→ **What you need to do**:
Repeat the lines from the line with "For the items below, I want one 3D box each." to the line with "#4 marking pen from (306, 313) to (345, 408)" in the listing below, keeping both end lines and adding nothing.

────────────────────────────────────────

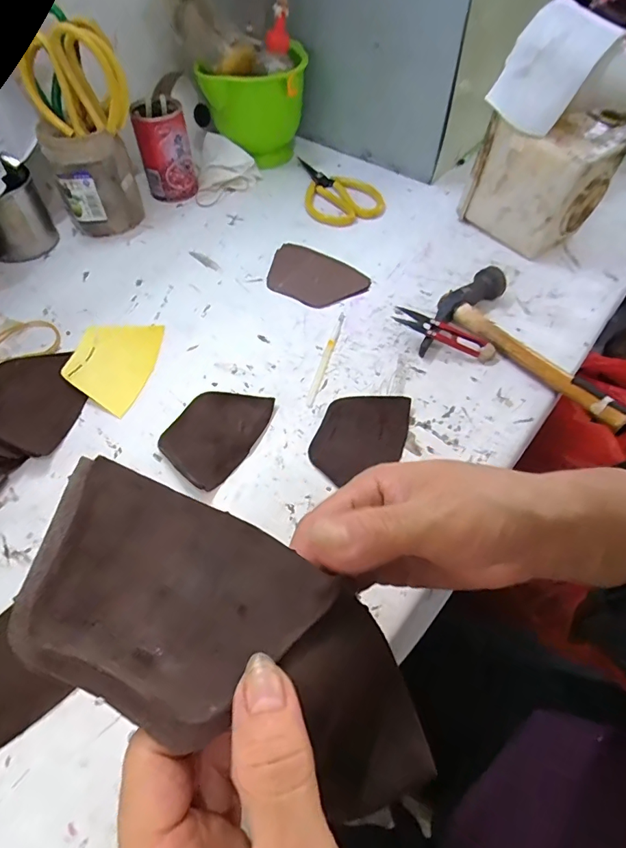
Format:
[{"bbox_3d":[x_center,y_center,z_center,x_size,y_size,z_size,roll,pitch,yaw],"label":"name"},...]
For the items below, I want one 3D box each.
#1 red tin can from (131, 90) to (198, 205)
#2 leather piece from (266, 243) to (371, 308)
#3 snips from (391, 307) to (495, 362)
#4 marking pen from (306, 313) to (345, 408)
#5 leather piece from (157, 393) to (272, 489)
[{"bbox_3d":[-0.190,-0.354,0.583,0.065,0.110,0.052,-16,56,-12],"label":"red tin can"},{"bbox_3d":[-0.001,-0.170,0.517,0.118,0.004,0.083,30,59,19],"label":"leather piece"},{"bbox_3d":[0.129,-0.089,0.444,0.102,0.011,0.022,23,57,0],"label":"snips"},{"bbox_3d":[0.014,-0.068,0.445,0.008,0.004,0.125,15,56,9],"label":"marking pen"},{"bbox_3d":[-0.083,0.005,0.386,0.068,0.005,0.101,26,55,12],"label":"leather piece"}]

────────────────────────────────────────

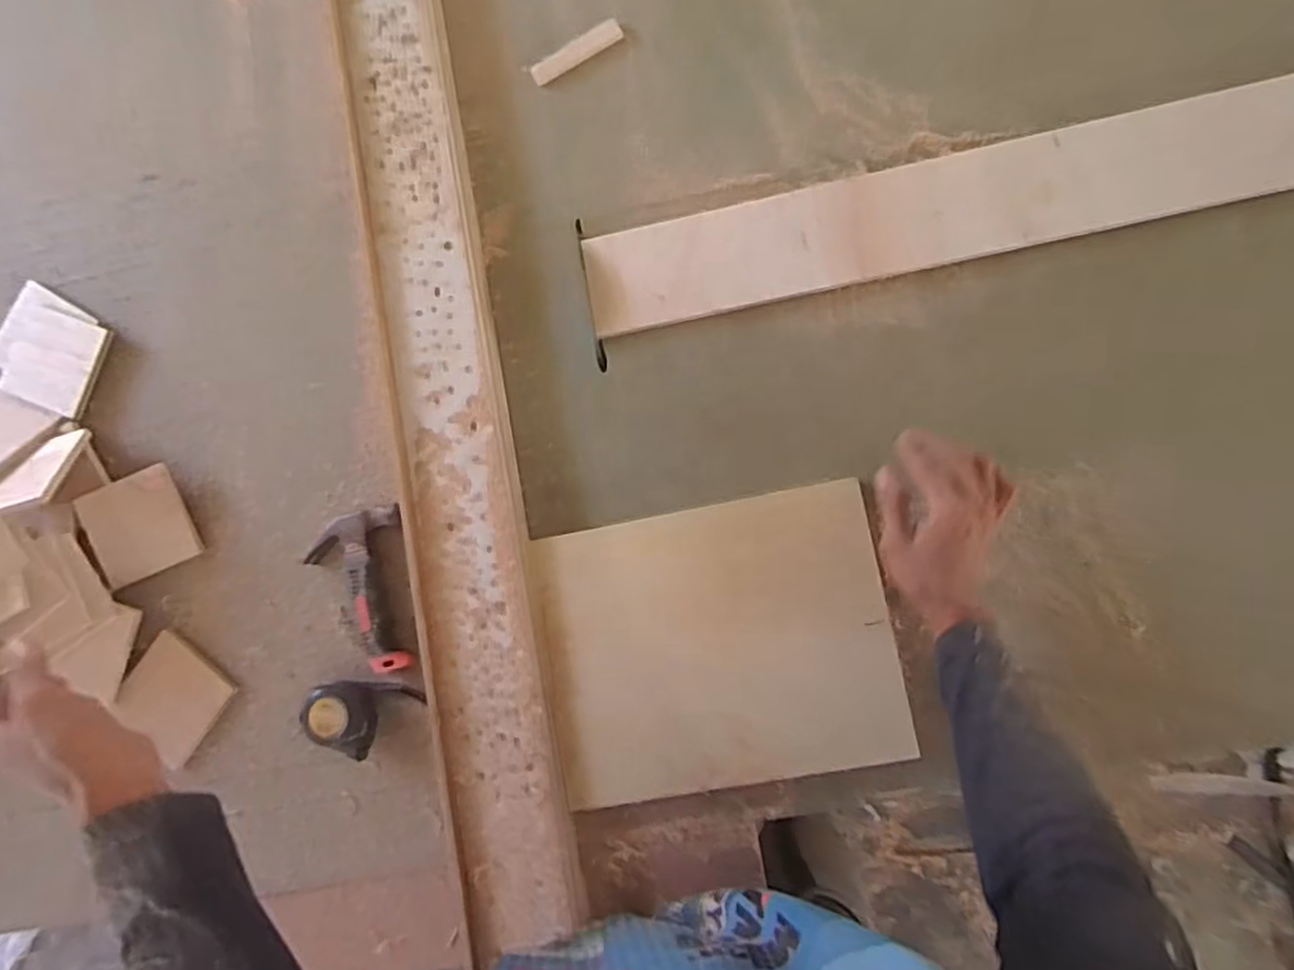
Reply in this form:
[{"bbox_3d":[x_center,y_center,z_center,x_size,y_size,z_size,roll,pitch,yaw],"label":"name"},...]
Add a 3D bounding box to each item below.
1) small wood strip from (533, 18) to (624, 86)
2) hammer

────────────────────────────────────────

→ **Written reply**:
For the items below, I want one 3D box each.
#1 red tin can from (131, 90) to (198, 205)
#2 leather piece from (266, 243) to (371, 308)
#3 snips from (391, 307) to (495, 362)
#4 marking pen from (306, 313) to (345, 408)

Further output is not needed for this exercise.